Yu Wenyin, a stay-at-home mother of a 7-year-old daughter, shares the same view.

“In the past, the educational environment in Shanghai was quite relaxed. There were not so many training courses outside schools,” she says. “But with the coming of more outsiders, the burden on the local students becomes heavier. Competition already starts earlier, even in kindergarten.

“In my eyes, the basic thing is not to permit the children of migrant workers to sit local college entrance exams, but to narrow the gap between the urban and rural areas in China.”

Of course these opinions from local parents are rejected by migrant parents.

“Fair competition is for everyone, I don’t see anything wrong with that,” says Li Yonggui, a 40-something shoe repairman who has a small shop. “Shanghai people are already privileged. They have their own apartments and some of their children could study at very good schools. My life is ruined, and I don’t want to see my son be a shoe repairman as well.”

How to balance this conflict will test the wisdom of the government, as any small change seems likely to result in tension between urban and rural groups. “This is not a simple solution of whether to permit the children of migrant workers to sit local high school or college entrance exams,” says a staffer working in the admissions office at a local university who refused to be identified.

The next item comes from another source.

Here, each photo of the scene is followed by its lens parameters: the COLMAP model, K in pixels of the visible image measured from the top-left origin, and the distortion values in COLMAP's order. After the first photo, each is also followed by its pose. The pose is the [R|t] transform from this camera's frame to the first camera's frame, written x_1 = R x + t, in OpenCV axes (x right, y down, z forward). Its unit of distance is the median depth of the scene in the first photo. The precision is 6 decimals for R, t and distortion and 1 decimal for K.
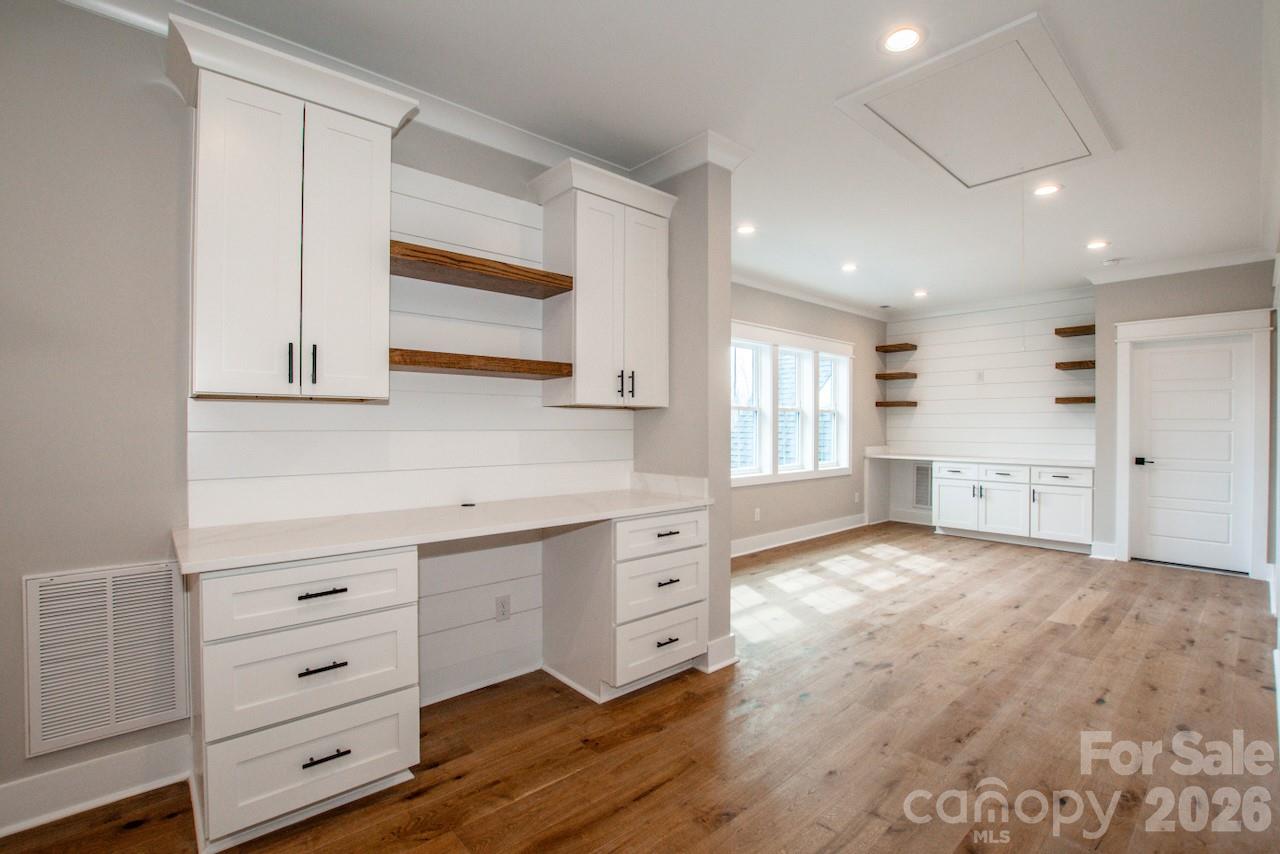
lens RADIAL K [[574.2, 0, 636.9], [0, 574.2, 439.8], [0, 0, 1]] dist [-0.040112, 0.005281]
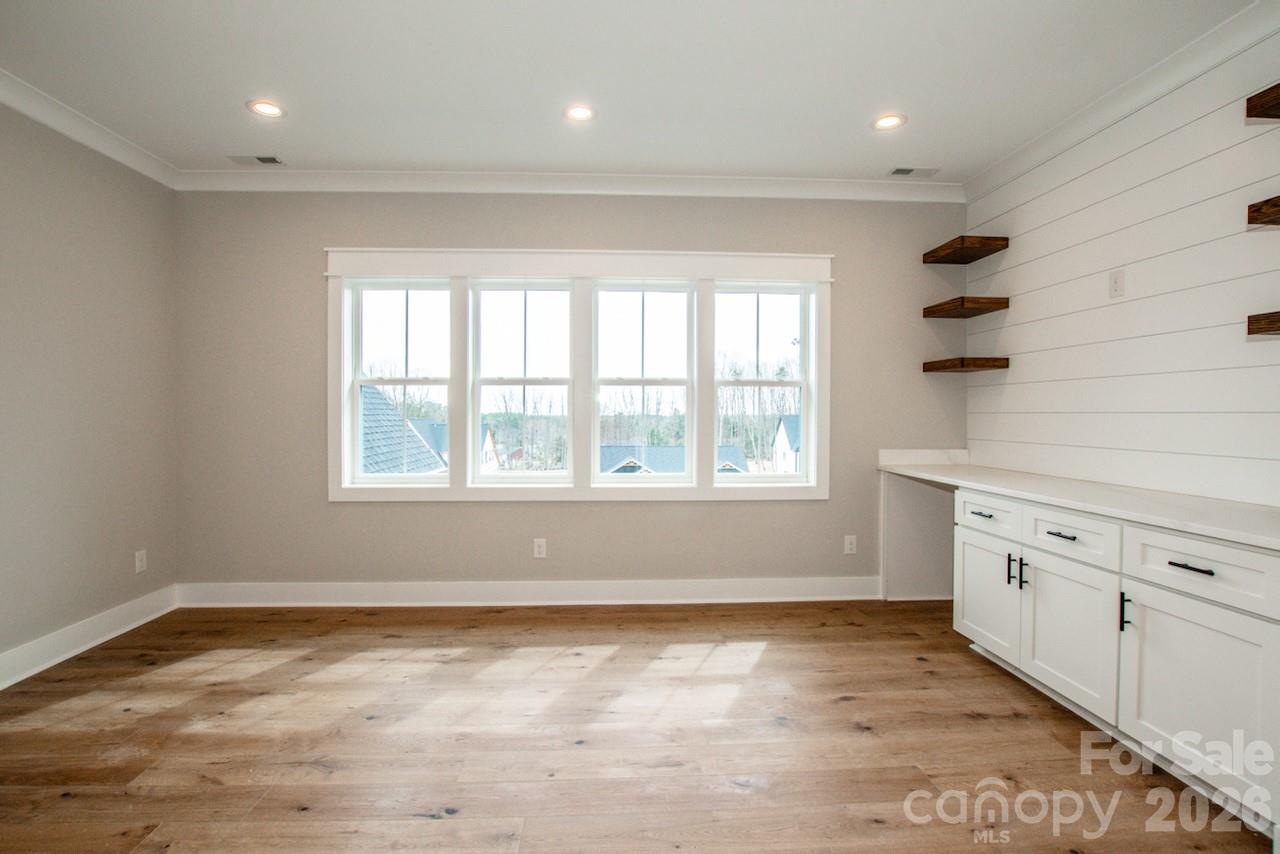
lens RADIAL K [[574.2, 0, 635.9], [0, 574.2, 432.5], [0, 0, 1]] dist [-0.040112, 0.005281]
pose [[0.781160, 0.016624, -0.624109, 0.608911], [-0.013282, 0.999862, 0.010009, -0.006432], [0.624189, 0.000470, 0.781273, 0.496288]]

“It’s more about allocating the quota for universities. For example, if more students take the college entrance exams in Shanghai, say for Fudan University, then apparently the number of students admitted to Fudan University should be increased and the number in other regions would be lowered. Yet the allocation in different regions has to be worked out much earlier. It is rather difficult to estimate the big flowing population in a city.

“The subject is too sensitive, and it is very hard to meet the needs of both sides,” he acknowledges.

Nevertheless, fair education is the right of each person in the country, and the government has urged each province and city to work out a plan regarding the issue.

This year Fudan University devised a new scheme called “Flying Plan” that would give bonus points to 300 students from poverty-stricken areas of the country.

“A slight move on one part may affect the situation as a whole,” the admissions official says, noting that many issues need to be resolved, including an imbalance in quality universities around the country, along with different quota systems.

“After all, Rome was not built in a day,” he says. “It requires a certain amount of time and patience, the understanding of the public and of course the wisdom of the government.”